There's little time for innovation or for thinking of consequences - the majority of resources in an agency's IT team are committed to maintenance and quick patches on existing solutions.
The likely outcome over time is that we'll start to see more catastrophic IT failures - particularly across the most complex and most essential systems - such as welfare, payroll and grants management.
So how do we fix this? How do we break the cycle before the cycle breaks us?
There's no simply solution, but there's fortunately some trends which work for government agencies facing this challenge - if they're prepared to consider them.
A big area is open source software, which is increasingly being used by agencies in a variety of ways. While open source can run into the same issues as proprietary software, a platform with a large and diverse group of users can combine their IT assets to ensure the system is more useful to agencies and more rapidly updated as the world around it changes.
Another area is cloud-based solutions, which allow a government to more rapidly reconfigure itself to meet the needs of political masters. When software is independent from computer systems and there's a government-wide secure environment which can host software approved for use it can be far faster and cheaper for people moving agencies to retain the files and applications they require.
There's open data - which when made available in machine-readable formats liberates the data from proprietary systems and simplifies how it may be discovered and reused by other agencies (as well as the public).

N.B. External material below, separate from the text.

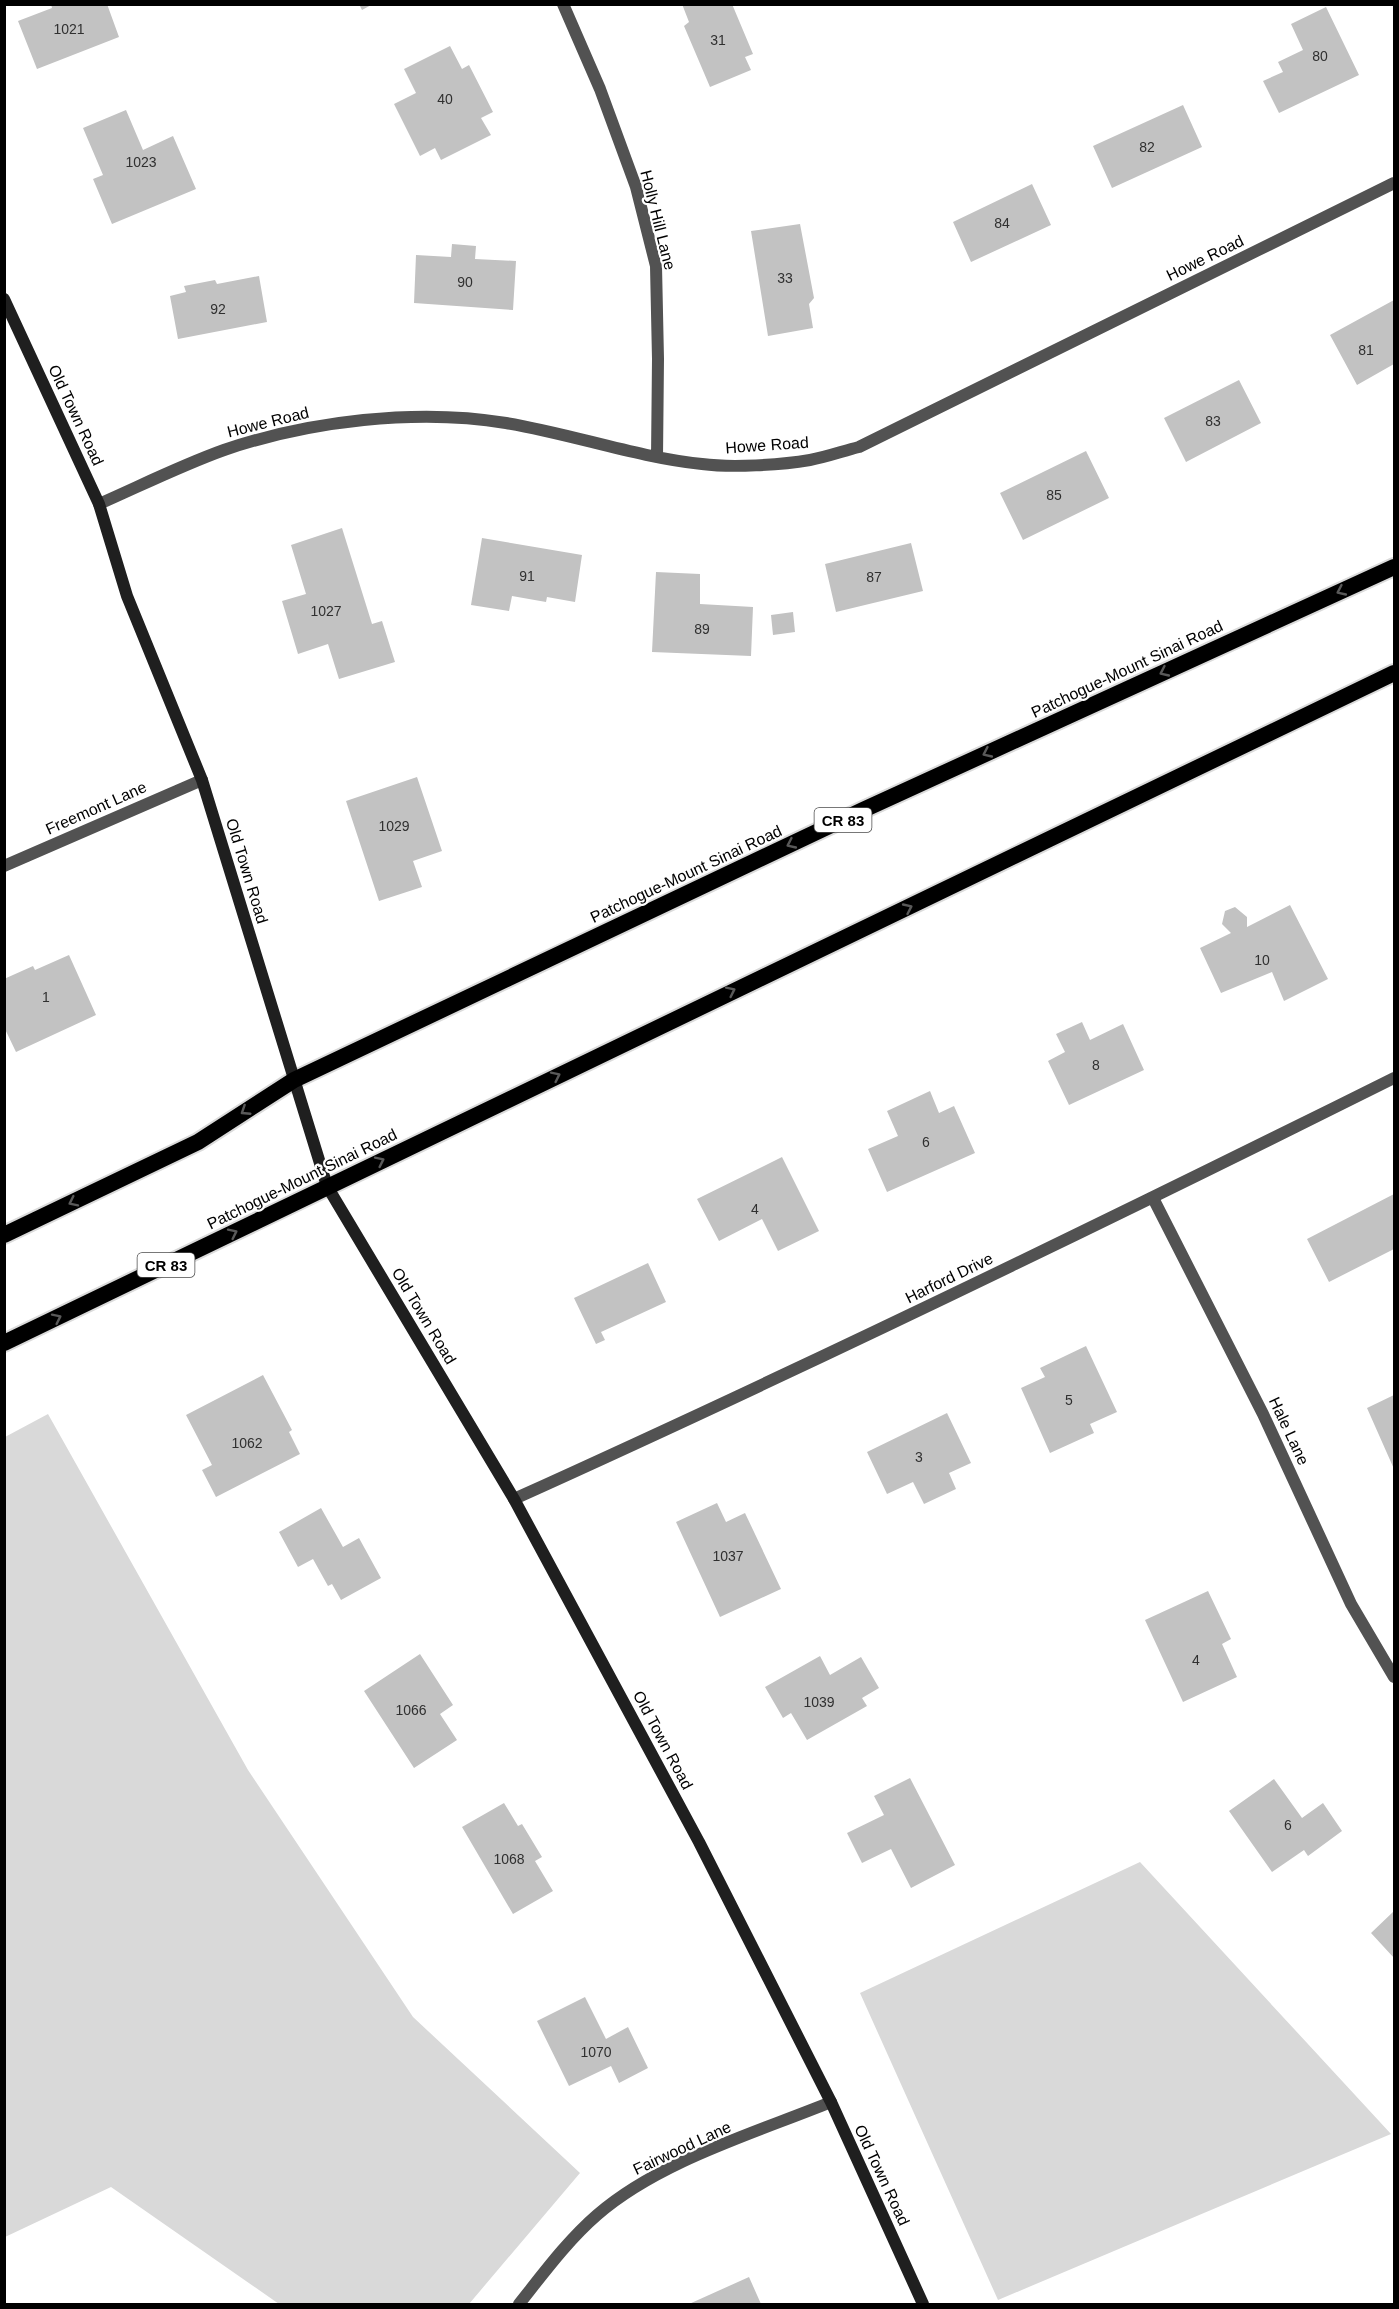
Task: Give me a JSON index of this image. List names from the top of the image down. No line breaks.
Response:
{"streets":{"highway":["Patchogue-Mount Sinai Road","CR 83"],"main road":["Old Town Road"],"street":["Holly Hill Lane","Howe Road","Freemont Lane","Harford Drive","Hale Lane","Fairwood Lane"]},"crossings":[["Holly Hill Lane","Howe Road"],["Howe Road","Old Town Road"],["Old Town Road","Patchogue-Mount Sinai Road"],["Old Town Road","Freemont Lane"],["Old Town Road","Harford Drive"],["Old Town Road","Fairwood Lane"],["Harford Drive","Hale Lane"]],"house_numbers":["1021","31","80","40","82","1023","84","33","90","92","81","83","85","91","87","1027","89","1029","10","1","8","6","4","5","1062","3","1037","4","1039","1066","6","1068","1070"]}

These trends do not allow governments to replace all their existing systems - however they allow agencies to contain the problem to critical systems, which allowing all other services to be done 'in the cloud'. Imagine, a single email system and intranet across government. A web-based suite of office tools, graphic design tools, finance and HR tools - which can be managed centrally within a government, leaving agency IT teams to focus on the unique systems they can't share.

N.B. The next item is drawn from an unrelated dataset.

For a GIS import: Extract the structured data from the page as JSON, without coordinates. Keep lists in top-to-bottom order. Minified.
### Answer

What does this vision take? Intention, planning and choice.
Governments that fail to proactively and intentionally plan their futures, who simply live on autopilot, will inevitable crash - not today, not tomorrow, maybe not in five years, but eventually - and the damage that their crashes will cause may take decades to recover from.
So for agencies who see themselves as being a continuous entity, with an existence that will exist as long as the state they serve, it is imperative that they plan intentionally, that they engage their Ministers and all their staff in understanding and addressing this issue.
It is not good intentions that will cause agency IT to fail, it is the lack of intention, and that is highly addressable.
CORRECTION: I have been advised by John Sheridan, the Australian Government CTO, there was no cost-overrun on australia.gov.au, it was a fixed price contract.